Longtime San Franciscans report that tech money has laid siege to their onetime hippie haven, driving up housing costs and flooding the city with the trappings of excess, such as a variety of vendors of artisanal ice cream in a variety of pricey and exotic flavors such as foie gras, candy cap mushroom, and Mizuba matcha green tea.
Yet, while venture capitalists flood San Francisco, every worker—say, the people working those ice cream scoops—earns a minimum wage of $12.25 today, will see a raise to $13 next summer, and come July 1, 2018, will earn the gold-standard wage of $15. That’s thanks to the city’s voters, who passed Proposition J during the 2014 elections.
In its years-long implementation, Seattle will beat San Francisco to the full $15 wage—the top wage takes effect in 2017. Seattle’s airport community, SeaTac, has become the first jurisdiction in the country to not just pass the $15 wage but implement it.
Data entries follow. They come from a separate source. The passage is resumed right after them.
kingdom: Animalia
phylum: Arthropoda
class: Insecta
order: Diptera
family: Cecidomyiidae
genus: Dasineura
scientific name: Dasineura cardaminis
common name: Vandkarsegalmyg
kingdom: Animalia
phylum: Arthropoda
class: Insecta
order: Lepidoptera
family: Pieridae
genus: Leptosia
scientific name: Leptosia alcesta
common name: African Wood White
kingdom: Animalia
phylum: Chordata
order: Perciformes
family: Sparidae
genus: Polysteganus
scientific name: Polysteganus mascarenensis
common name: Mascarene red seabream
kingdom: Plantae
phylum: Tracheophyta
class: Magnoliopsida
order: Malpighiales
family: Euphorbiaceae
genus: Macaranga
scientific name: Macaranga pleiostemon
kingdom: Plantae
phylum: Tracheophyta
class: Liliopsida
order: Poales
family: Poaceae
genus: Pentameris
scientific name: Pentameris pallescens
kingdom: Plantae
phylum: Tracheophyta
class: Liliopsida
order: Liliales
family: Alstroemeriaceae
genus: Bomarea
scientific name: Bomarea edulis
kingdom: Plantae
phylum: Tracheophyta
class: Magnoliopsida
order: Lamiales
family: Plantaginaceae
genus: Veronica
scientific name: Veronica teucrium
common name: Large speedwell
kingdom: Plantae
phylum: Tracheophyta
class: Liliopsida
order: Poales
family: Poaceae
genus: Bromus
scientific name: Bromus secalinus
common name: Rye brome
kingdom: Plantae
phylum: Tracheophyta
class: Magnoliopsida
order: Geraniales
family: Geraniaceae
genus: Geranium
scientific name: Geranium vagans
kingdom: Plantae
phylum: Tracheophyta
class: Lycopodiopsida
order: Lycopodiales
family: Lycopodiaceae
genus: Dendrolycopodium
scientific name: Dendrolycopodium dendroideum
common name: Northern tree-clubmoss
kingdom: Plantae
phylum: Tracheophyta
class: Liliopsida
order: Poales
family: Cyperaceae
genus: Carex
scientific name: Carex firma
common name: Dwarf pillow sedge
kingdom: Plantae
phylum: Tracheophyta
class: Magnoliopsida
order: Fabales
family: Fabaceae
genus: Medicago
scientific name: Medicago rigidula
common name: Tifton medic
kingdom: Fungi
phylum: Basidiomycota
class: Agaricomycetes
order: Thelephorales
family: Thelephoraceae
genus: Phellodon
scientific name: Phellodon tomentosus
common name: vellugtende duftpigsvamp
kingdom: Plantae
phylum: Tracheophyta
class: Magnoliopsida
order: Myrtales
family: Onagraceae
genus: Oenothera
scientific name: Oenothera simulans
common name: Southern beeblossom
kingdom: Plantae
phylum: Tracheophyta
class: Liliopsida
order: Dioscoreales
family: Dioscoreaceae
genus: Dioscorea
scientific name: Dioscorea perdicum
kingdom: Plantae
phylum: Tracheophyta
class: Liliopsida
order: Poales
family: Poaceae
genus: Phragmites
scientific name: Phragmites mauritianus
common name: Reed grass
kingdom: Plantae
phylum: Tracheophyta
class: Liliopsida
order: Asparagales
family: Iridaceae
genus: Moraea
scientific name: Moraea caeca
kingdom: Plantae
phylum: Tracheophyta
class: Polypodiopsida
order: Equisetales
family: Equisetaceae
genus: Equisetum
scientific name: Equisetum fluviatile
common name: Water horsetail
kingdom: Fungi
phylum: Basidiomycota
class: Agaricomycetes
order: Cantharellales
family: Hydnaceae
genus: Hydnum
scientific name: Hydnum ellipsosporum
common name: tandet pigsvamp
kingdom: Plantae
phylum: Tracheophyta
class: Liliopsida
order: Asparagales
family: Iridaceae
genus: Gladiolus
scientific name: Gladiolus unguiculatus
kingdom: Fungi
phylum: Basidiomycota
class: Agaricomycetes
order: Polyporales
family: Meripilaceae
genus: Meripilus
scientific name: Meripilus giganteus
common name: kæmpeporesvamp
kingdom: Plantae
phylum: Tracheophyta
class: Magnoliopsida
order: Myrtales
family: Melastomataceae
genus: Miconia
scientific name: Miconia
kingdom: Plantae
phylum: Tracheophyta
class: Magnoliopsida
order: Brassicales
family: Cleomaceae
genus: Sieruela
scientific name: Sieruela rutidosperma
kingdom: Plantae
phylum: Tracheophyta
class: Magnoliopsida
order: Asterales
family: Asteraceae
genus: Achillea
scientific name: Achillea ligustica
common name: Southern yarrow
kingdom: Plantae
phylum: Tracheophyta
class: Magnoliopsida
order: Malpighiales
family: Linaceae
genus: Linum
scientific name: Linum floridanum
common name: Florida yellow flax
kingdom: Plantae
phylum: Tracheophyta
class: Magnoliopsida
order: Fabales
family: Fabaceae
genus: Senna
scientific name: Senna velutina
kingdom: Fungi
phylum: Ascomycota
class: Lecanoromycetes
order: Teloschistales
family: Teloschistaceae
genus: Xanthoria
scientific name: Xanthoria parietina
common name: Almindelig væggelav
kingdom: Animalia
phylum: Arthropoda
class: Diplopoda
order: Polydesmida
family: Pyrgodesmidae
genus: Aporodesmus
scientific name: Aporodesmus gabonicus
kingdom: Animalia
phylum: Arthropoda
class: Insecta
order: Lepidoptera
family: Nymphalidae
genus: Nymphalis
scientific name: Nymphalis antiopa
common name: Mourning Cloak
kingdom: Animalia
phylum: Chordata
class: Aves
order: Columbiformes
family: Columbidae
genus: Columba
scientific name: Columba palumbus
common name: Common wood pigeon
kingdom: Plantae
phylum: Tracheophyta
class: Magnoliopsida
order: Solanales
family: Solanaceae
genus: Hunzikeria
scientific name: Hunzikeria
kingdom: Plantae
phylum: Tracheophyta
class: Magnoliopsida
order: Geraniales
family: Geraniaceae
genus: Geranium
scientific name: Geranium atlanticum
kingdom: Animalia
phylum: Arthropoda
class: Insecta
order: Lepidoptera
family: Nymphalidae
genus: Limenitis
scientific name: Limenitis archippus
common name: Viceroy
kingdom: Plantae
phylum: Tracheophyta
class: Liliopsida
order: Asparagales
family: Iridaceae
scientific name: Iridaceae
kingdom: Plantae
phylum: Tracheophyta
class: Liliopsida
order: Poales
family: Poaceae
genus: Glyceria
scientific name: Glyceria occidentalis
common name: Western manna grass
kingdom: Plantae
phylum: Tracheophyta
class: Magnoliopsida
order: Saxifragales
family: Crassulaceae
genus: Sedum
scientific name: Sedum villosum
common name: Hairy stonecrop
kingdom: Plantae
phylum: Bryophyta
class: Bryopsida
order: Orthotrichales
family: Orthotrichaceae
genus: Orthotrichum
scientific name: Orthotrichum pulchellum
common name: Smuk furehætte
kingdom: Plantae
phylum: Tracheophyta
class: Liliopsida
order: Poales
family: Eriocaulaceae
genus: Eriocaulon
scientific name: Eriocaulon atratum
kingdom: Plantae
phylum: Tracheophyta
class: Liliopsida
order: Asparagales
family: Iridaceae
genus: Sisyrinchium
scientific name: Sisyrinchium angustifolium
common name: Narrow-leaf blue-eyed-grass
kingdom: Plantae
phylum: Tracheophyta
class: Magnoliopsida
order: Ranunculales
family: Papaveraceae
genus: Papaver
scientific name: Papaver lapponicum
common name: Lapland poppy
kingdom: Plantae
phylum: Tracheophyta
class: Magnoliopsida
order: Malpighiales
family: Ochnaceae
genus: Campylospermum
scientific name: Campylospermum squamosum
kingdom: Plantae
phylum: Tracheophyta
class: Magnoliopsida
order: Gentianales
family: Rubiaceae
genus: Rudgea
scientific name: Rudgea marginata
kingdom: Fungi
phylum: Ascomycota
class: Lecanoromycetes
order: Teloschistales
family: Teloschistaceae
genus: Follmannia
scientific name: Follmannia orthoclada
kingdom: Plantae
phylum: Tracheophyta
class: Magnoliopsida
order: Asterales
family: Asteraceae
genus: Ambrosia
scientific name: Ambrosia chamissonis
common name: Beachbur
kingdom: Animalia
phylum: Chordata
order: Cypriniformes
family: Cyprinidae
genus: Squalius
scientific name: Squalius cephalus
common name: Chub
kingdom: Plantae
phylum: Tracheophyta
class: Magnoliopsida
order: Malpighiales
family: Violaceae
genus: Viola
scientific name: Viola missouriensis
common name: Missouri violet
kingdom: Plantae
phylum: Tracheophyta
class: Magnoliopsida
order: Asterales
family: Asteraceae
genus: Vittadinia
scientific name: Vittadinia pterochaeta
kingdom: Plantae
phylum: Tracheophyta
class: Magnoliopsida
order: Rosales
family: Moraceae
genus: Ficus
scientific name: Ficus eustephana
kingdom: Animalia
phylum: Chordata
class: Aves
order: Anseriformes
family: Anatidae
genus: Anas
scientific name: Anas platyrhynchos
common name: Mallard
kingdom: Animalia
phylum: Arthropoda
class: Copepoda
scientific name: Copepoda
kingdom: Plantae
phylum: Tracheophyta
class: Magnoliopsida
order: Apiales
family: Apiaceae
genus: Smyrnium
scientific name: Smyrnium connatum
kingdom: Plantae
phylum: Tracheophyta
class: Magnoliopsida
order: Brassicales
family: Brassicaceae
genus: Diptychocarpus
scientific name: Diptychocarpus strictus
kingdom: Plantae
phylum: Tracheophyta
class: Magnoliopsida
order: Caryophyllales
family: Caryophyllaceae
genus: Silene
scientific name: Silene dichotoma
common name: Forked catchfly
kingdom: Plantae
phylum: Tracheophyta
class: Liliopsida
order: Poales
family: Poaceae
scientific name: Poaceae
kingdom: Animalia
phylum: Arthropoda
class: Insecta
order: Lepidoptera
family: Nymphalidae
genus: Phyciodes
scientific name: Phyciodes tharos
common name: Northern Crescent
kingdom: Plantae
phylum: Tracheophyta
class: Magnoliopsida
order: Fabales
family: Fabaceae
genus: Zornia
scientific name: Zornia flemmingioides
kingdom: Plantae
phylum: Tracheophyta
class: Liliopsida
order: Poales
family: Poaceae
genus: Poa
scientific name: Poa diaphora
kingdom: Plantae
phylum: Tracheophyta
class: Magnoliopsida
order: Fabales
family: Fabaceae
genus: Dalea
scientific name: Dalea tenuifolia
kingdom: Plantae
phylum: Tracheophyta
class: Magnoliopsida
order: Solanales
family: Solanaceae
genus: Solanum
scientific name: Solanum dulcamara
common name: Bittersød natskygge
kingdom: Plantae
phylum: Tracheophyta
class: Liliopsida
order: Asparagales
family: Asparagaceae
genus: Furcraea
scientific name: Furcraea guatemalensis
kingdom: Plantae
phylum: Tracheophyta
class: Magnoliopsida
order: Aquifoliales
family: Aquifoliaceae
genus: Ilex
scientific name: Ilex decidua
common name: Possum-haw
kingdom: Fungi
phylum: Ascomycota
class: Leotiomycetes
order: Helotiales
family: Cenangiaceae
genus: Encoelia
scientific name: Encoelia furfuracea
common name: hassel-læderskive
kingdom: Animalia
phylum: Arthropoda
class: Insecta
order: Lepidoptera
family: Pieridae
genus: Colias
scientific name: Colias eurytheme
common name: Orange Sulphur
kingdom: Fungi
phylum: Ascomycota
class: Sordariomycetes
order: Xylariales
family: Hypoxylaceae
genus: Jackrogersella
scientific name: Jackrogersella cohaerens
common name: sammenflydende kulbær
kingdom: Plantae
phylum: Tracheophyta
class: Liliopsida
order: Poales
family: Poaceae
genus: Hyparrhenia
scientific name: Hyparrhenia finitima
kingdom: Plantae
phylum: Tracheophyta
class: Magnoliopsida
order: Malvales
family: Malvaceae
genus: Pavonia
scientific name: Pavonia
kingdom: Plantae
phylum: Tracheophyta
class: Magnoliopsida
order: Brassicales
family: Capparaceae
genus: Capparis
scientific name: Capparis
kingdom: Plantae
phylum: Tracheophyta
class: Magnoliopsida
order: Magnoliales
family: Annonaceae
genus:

What may be the biggest win for the new minimum wage is that it will never stagnate again. Legislation in both cities ties the minimum wage to the consumer price index and promises an annual reevaluation to raise the wage.
“Every single time the minimum wage loses its value, we have to go back to the legislature to fight for another increase, and it’s a tremendous amount of resources to do that,” Tung said. Indexing these increases to the economic factors that can be mathematically proved is much more efficient, so wages go up automatically, she added.
If workers don’t have to take to the streets and expend political capital just to keep pace with the cost of living, advocates say that means they can push for more than just a basic wage. Maybe even a raise or sick leave or paid vacation. Maybe even schedules that make sense for their families.
For the rest of the country, winning an increased wage now—be it $12 or $15 or whatever a locality may be pushing for—would be meaningless in a few years’ time without indexing of some form being written into laws, guaranteeing future wage increases. Future raises to the minimum wage can be tied to the consumer price index, as in Seattle and San Francisco, or another broad economic measure, such as the median income. That way, the wage keeps pace with inflation—which isn’t high now but persistently erodes the purchasing power of all workers over time.
In addition to Clinton’s announcement that she backs a $12 minimum wage, two pieces of legislation seek to raise the federal minimum wage. One bill from the Democrats would incrementally raise the federal wage until it reaches $12 in 2020 and would tie the minimum wage to median wages for future increases.
The other bill comes from presidential hopeful Sen. Bernie Sanders and would raise the wage to $15—which taps into the current popular sentiment and the push from labor for a bigger lift. Sanders’ bill would also link the minimum wage to a buoy to make sure it doesn’t sink below a livable wage again—but his bill ties the wage to the consumer price index, which means the wage would rise at the rate of inflation.
As 2015 comes to a close, labor advocates are making it known that any candidate who intends to campaign on wages will have the attention of an important voting bloc. Ahead of a November fast-food strike, the Fight for $15 campaign put out a press release to declare that 46 percent of the workforce—roughly 64 million Americans—is paid less than the gold-standard wage, and those voters intend to back candidates who believe in economic and social justice.
“The Fight for $15 has shown it can influence the politics around wages and the economy,” Neera Tanden, president of the Center for American Progress, said in a statement. “This movement is creating a new voting bloc that frankly has too often been ignored by the political process.”